Tom Kelley, the General Manager at IDEO and author of The Art of Innovation and The Ten Faces of Innovation, wrote this short piece for stationary company Levenger on the process he used to write Ten Faces.
Several years ago, my friend Tom Peters taught me how to write a book. He said, “Forget what you learned in school”— all that stuff about starting with an outline and then filling in the text. Just start with your very best stories. Capture each one as you think of it, so you dont forget. Write each one on a separate card and when you get a good solid stack of them—about as many as you can hold between your thumb and forefinger—then you’ve got the raw ingredients for what might someday be an interesting book.
So the stories come first, and the chapter outlines will emerge later, in a pattern-recognition process that involves spreading your story cards out across the entire living room floor.
I started capturing ideas on 3×5 cards, and although that method seems to work remarkably well for Tom Peters (at least seven international bestsellers so far), I personally found the size a bit small for this stage of the ideation process. I was dashing off quick notes, clipping quotes out of magazines, drawing diagrams to represent the ideas visually, and found myself eager to “color outside the lines” of the 3×5 format. I next experimented with large custom-made (and very labor-intensive) cards I cut from 8-1/2x 11 card stock, but they got unwieldy.
Finally, on The Ten Faces of Innovation, I tried the Levenger Circa notebooks in the junior size, turning them sideways and using the grid-style paper so I could write horizontally or vertically. It was perfect!
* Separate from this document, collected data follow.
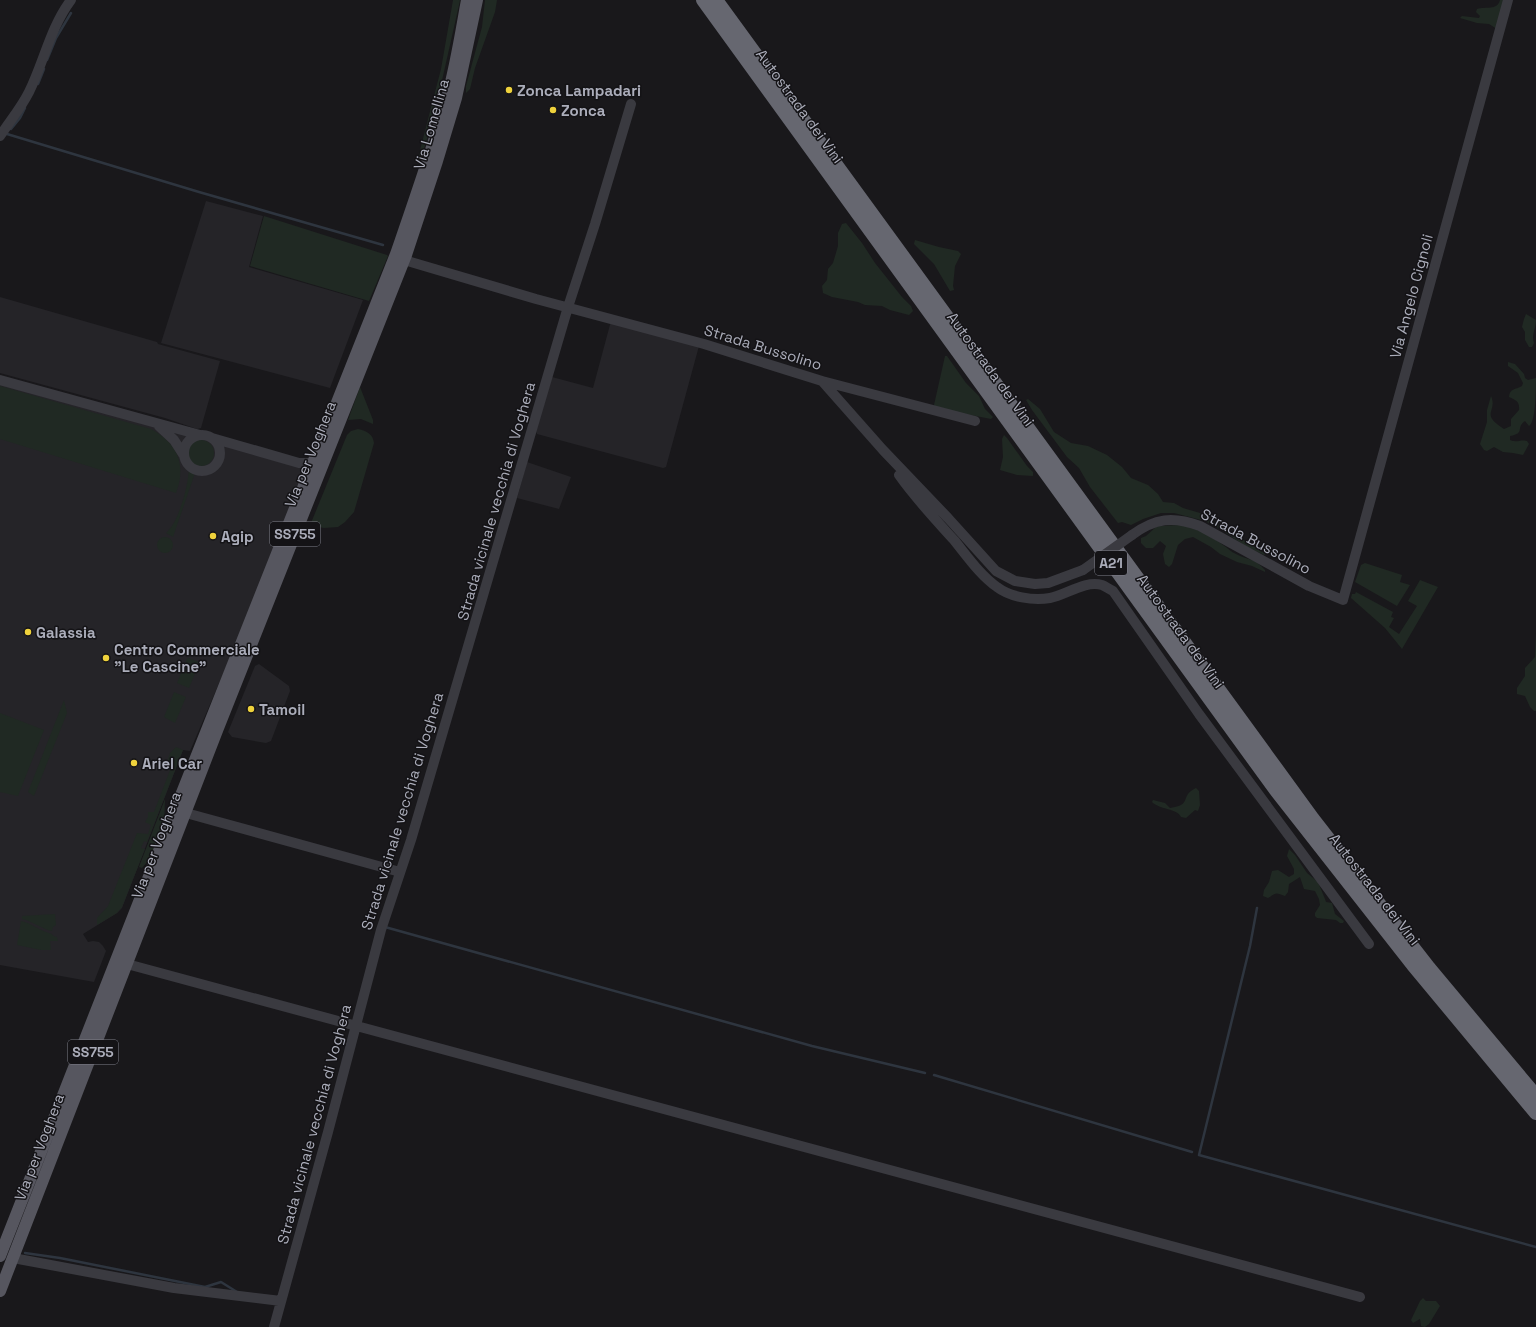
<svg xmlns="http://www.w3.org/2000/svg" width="1536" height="1327" font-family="'Space Grotesk',sans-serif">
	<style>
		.built { fill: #252428 }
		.green { fill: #202923 }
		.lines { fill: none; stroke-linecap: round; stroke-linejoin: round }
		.stream { stroke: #2e353f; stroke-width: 2.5 }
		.minor { stroke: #3a3a40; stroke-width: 10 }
		.major { stroke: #56565f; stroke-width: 12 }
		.highway { stroke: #666770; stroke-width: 14 }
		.minor-bridge { stroke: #3a3a40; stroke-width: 10 }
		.poi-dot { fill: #efd23c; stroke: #141316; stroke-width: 1.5 }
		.labels { text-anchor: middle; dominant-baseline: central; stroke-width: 3; stroke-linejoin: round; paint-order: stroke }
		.shield { fill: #141316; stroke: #7e7f89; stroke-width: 1 }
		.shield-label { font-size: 14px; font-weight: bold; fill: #abadba }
		.poi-label { font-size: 15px; font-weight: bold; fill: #abadba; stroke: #141316; text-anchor: start }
		.street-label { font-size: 15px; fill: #abadba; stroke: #141316 }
	</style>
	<rect width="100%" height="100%" fill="#19181b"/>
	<path class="built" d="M 206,201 L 263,216 L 249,267 L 363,300 L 330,388 L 161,343 Z
		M 0,297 L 157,342 L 158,344 L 220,361 L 201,428 L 197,429 L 165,418 L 0,373 Z
		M 611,321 L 699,346 L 666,467 L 663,468 L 537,434 L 536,431 L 552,377 L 593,388 Z
		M 0,380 L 311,469 L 190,751 L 183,750 L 122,908 L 117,913 L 83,934 L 88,942 L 93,941 L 99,942 L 103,946 L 106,951 L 94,982 L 0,965 Z
		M 527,462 L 571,477 L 559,509 L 517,498 Z
		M 259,664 L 289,686 L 290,691 L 271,741 L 266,743 L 232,737 L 228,732 L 255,666 Z"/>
	<path class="green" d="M 453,0 L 460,0 L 459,5 L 434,116 L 419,165 L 418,158 L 441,69 Z
		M 485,0 L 497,0 L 495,12 L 475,68 L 470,89 L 466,93 L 466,86 L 482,27 Z
		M 1500,0 L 1506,0 L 1497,29 L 1489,24 L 1477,23 L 1460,18 L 1462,16 L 1479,18 L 1480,16 L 1476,12 L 1477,9 C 1486,6 1497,11 1500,0 Z
		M 264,216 L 387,255 L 388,256 L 369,301 L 250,266 Z
		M 846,223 L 862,243 L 875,263 L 902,297 L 911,306 L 913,311 L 909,315 L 890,310 L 882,306 L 865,305 L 858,302 L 832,297 L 823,293 L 822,286 L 827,280 L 828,269 L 833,263 L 838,246 L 838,233 L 842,224 Z
		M 915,240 L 939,247 L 958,251 L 961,254 L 955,266 L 953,286 L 954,290 L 950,291 L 934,264 L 914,244 Z
		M 1526,314 L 1536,320 C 1536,329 1531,335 1534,343 L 1532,347 L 1529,347 L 1525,340 L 1525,332 L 1522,327 L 1524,319 Z
		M 945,356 L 947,356 L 966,383 L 979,396 L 985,409 L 993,417 L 991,419 L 935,408 L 934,405 Z
		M 1508,362 L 1515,364 L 1524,374 L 1525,378 L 1528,380 L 1536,378 C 1536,389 1536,422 1529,426 L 1525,421 C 1515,428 1526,433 1510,436 L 1510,440 C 1516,443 1521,439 1527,441 L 1529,444 L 1523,455 L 1513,453 L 1503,452 L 1494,447 L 1487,451 L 1484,450 L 1480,444 L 1487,422 L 1487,410 L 1491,396 C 1498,412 1479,413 1504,429 L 1511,426 L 1511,419 L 1519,410 C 1520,402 1516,400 1509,397 C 1510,388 1515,390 1522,386 L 1523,383 L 1518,373 L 1508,366 Z
		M 0,386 L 151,429 C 177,443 187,464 176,493 L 0,439 Z
		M 360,387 L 373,420 L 373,424 L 361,419 L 348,420 Z
		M 1028,399 L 1040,409 L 1054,432 L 1071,443 L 1088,446 L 1107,455 L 1122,467 L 1131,478 L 1148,485 L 1158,494 L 1163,502 L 1174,503 L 1183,508 L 1200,513 L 1266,554 L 1264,555 L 1247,547 L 1217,527 L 1205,521 L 1174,513 L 1161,513 L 1143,519 L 1131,525 L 1122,522 L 1118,523 L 1090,487 L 1079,468 L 1067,457 L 1032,410 L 1026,400 Z
		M 358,429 C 367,431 373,434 374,443 L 354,512 L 345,522 L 338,527 L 324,528 L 314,526 L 311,523 L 347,435 L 351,431 Z
		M 1004,435 L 1007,438 L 1027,466 L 1033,472 L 1033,476 L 1017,475 L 1000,470 L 1003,457 L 1002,439 Z
		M188 453a13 13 0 1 1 26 0a13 13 0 1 1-26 0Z
		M 189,469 L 195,473 L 173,537 L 166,533 C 179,522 188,486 189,469 Z
		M 1182,525 C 1198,529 1210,535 1223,545 C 1228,548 1231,552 1236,554 C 1250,561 1253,557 1265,570 L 1265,572 L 1252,566 L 1237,562 L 1220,554 L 1211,547 L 1193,537 L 1185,539 L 1178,545 L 1172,564 L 1169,567 L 1165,564 L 1163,554 L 1166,546 L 1160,541 L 1153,548 L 1146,548 L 1141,543 L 1141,538 L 1146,536 L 1157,526 Z
		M157 545a8 8 0 1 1 16 0a8 8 0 1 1-16 0Z
		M 1365,563 L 1402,575 L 1400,582 L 1410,585 L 1397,606 L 1355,582 L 1361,565 Z
		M 1420,580 L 1438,587 L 1402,649 L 1385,628 L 1351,598 L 1352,594 L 1355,594 L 1356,592 L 1393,612 L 1391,617 L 1394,618 L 1389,627 L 1399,634 L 1417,606 L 1408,601 Z
		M 1536,633 L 1536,711 L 1534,711 L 1530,707 L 1525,696 L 1517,694 L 1517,688 L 1525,676 L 1525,668 L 1535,657 Z
		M 188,658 L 199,662 L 199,664 L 189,688 L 177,683 L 187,659 Z
		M 174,692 L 186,697 L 175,723 L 164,717 Z
		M 64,700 L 67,713 L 34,796 L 28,792 Z
		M 0,713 L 44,730 L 18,796 L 0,792 Z
		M 176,747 L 183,750 L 147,842 L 144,841 L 141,848 L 145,849 L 122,907 L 117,913 L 97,925 L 97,918 L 108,906 L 137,833 L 148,834 L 151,825 L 145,822 L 148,817 L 148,812 L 154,812 L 172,765 L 167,762 L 170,753 Z
		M 1196,788 L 1199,791 L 1200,805 L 1198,811 L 1195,810 L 1186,818 L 1181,817 C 1177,808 1160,810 1152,802 L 1153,800 L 1165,803 L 1170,808 C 1193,805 1179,796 1196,788 Z
		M 165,799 L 164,827 L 153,855 L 142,868 L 139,867 Z
		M 1289,849 L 1295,855 L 1307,873 L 1318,882 L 1325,899 L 1326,902 L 1332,903 L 1335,914 L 1344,921 L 1343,923 L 1340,923 L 1336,920 L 1317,918 L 1315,916 L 1315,913 L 1320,905 L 1319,899 L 1315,891 L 1304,889 L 1300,877 L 1289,884 L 1288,892 L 1285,896 C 1276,893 1277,892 1268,898 L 1263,896 L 1264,890 L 1269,882 L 1272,871 L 1278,870 L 1289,877 L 1294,874 L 1294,869 L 1287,856 Z
		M 55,914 L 56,925 L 53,927 L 52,931 C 41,929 33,921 22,919 L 22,916 Z
		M 21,921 C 31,923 39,930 49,933 C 53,934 53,937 57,937 L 58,941 L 50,941 L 51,950 L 41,950 L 17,945 Z
		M 1423,1298 L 1426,1301 L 1436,1301 L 1440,1306 L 1429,1324 L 1425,1327 L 1421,1326 L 1420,1319 L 1413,1323 L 1411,1320 L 1420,1301 Z"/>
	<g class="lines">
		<path class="stream" d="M 47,60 L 56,38 L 71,13
			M 38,84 L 44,69
			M 11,129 L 20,118 L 25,108
			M 7,134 L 199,192 L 383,245
			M 1257,908 L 1250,946 L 1199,1155 L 1536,1247
			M 385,927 L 812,1046 L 925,1073
			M 934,1075 L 1192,1152
			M 25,1253 L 60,1258 L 205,1287 L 221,1282 L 237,1292"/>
		<path class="minor" d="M 0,136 C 10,121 21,108 29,92 C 44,62 50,28 71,0
			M 404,260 L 536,299 L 704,344 L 822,381 L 883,450 L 948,518 L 996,571 L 1015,581 L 1035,584 L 1048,583 L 1083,570
			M 0,380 L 200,435
			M 822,381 L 975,421
			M 159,426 L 174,440 L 183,454
			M184 453a18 18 0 1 1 36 0a18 18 0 1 1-36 0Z
			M 212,438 L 299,463 L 313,463
			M 899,475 C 915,498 935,519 954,540 C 967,556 980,575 997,587 C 1010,597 1033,601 1050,598 C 1066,595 1085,580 1102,585 C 1105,586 1109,589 1113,591 L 1199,714 L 1369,944
			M 1132,535 C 1155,518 1173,516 1200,526 L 1309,586 L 1343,600 L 1508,0
			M 186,813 L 400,872
			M 127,964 L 1360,1297
			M 13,1258 L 174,1288 L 281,1301
			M 274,1327 L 328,1132 L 381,930 L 411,840 L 568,307 L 595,224 L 631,104"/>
		<path class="major" d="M 0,1256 L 170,823 L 396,254 C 414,202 432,151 447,98 C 456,66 461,33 467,0
			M 0,1291 L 218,728 L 406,255 L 437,161 L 456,98 L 477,0"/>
		<path class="highway" d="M 703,0 L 1275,789 L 1413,965 L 1536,1113
			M 716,0 L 1313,819 L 1429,968 L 1536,1096"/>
		<path class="minor-bridge" d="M 1083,570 L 1132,535"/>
	</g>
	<g class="poi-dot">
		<circle cx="509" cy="90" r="4"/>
		<circle cx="553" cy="110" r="4"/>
		<circle cx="213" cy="536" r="4"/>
		<circle cx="28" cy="632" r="4"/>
		<circle cx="106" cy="658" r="4"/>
		<circle cx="251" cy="709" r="4"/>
		<circle cx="134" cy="763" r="4"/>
	</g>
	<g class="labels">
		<g class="shield">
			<rect x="270" y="522" width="50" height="24" rx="3"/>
			<rect x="1095" y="551" width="32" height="24" rx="3"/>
			<rect x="68" y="1040" width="50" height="24" rx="3"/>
		</g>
		<g class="shield-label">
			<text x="295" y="534">SS755</text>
			<text x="1111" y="563">A21</text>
			<text x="93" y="1052">SS755</text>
		</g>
		<g class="poi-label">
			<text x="517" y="90">Zonca Lampadari</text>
			<text x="561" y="110">Zonca</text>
			<text x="221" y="536">Agip</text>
			<text x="36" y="632">Galassia</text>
			<text x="114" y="649">Centro Commerciale<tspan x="114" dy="17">"Le Cascine"</tspan></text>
			<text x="259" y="709">Tamoil</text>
			<text x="142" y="763">Ariel Car</text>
		</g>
		<g class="street-label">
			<text transform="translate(800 106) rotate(54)">Autostrada dei Vini</text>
			<text transform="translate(431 124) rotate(-74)">Via Lomellina</text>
			<text transform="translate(1411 296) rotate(-75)">Via Angelo Cignoli</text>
			<text transform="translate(763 347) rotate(17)">Strada Bussolino</text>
			<text transform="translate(991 369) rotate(54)">Autostrada dei Vini</text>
			<text transform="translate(310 454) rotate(-68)">Via per Voghera</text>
			<text transform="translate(496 501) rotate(-74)">Strada vicinale vecchia di Voghera</text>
			<text transform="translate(1256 541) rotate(28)">Strada Bussolino</text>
			<text transform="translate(1181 631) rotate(54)">Autostrada dei Vini</text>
			<text transform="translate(402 811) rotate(-73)">Strada vicinale vecchia di Voghera</text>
			<text transform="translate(156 845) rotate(-69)">Via per Voghera</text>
			<text transform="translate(1375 889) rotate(52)">Autostrada dei Vini</text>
			<text transform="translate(314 1124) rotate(-75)">Strada vicinale vecchia di Voghera</text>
			<text transform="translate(39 1147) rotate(-69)">Via per Voghera</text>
		</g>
	</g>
</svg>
The pages were roomy enough for me, and since they could easily come out and go back in, I was able to arrange and rearrange the pages in ways that seemed to make sense.
Soon I realized I needed a separate notebook for each of the ten personas I was developing, and I made a special cover page for each notebook that instantly told me which book was which. Partway through the project I bought a Circa punch, so I could create full-custom covers for the ten notebooks that had become very central to my life as a writer.
The Circa notebooks helped me capture new ideas as they arose, and lent a structure to the process that kept me moving forward. Anyone who’s written a book will tell you that it’s a lot of work, so you need every bit of help you can find. These notebooks became an intrinsic part of my process.